Pol leaned toward him. “Then it is more important than ever that you riders teach your dragons discipline.” A ripple of angry denial made him hold up his hands. “That is not meant to sound censorious, my dear friends. Truly I mean to be constructive. But obviously now is the moment to take the next step in training the dragons—training them to make proper use of the instinct that ought to have saved both Marco and Duluth today.”

The comment raised murmurs, some angry, some alarmed. Sean held up his hand for silence, his tired face lit by the jumping tongues of flame. Next to him, Sorka was keenly aware of the muscles tightening along his jawline and the stricken look in his eyes.

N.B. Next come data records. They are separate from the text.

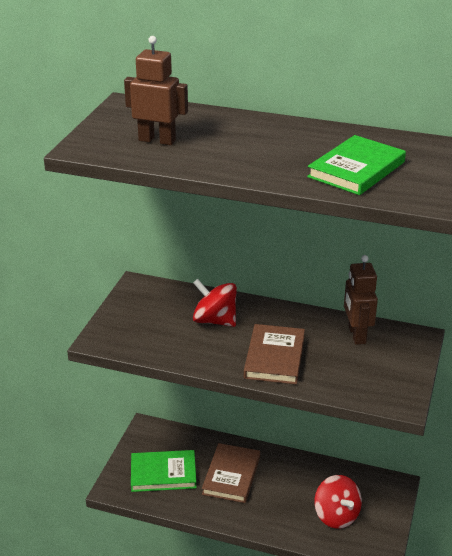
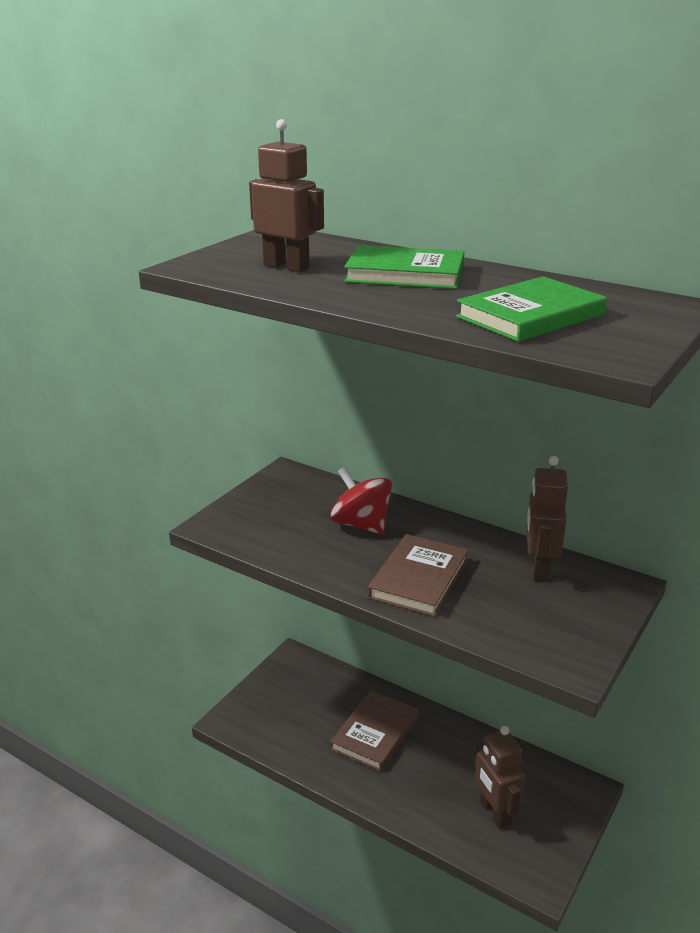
camera: 15 degrees right, 5 degrees down
green book [131,450,197,492] -> green book moved to [344,245,464,289]
red spinning top [314,475,362,529] -> brown robot [474,726,525,829]

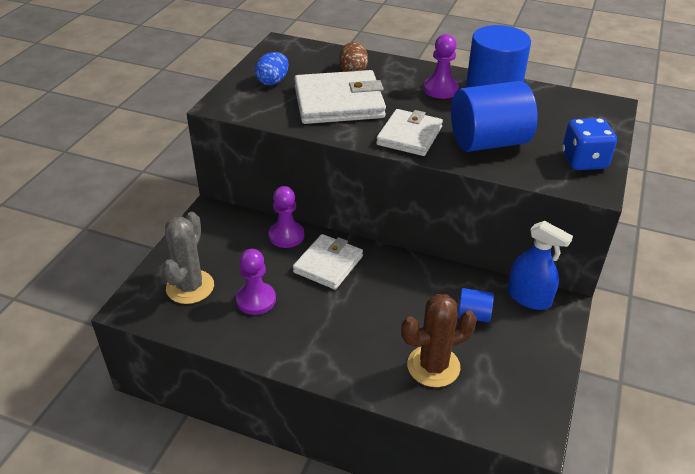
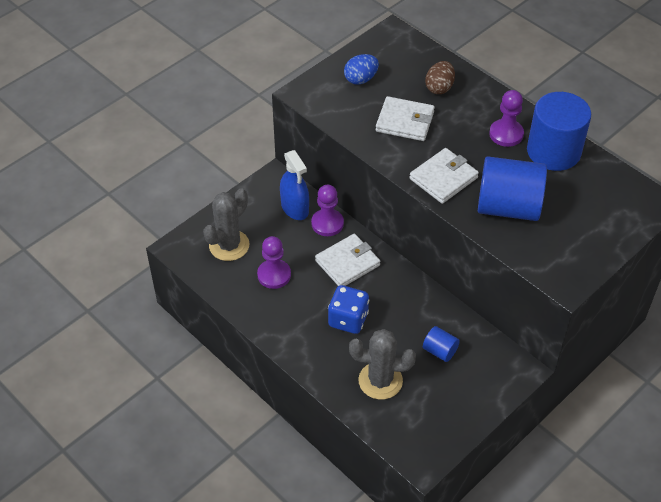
camera: 25 degrees right, 10 degrees up
white wallet [294,70,386,124] -> white wallet [376,96,435,141], size x0.66
brown cactus [401,294,477,387] -> grey cactus [349,329,416,400]
blue spray bottle [508,221,573,310] -> blue spray bottle moved to [280,150,309,220]
blue dice [562,118,617,170] -> blue dice moved to [328,285,369,334]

“I believe we’ve been thinking along the same lines, Pol,” he said in a taut voice that told the biologist just how much strain the young dragonrider was under. “I think that Marco and Duluth panicked. If only they’d just come back to the place they’d left, the farking sled was gone!” His anguish was palpable. He took a deep breath and continued in a level, almost emotionless tone. “All of us have fire-lizards. That’s one of the reasons Kit Ping chose us as candidates. We’ve all sent them with messages, telling them where to go, what to do, or who to look for. We should be able to instruct the dragons to do the same thing. We know now, the hard way, that they can teleport, just as the fire-lizards do. We have to guide that instinct. We have to discipline it, as Pol suggested, so panic doesn’t get us the way it got Marco.”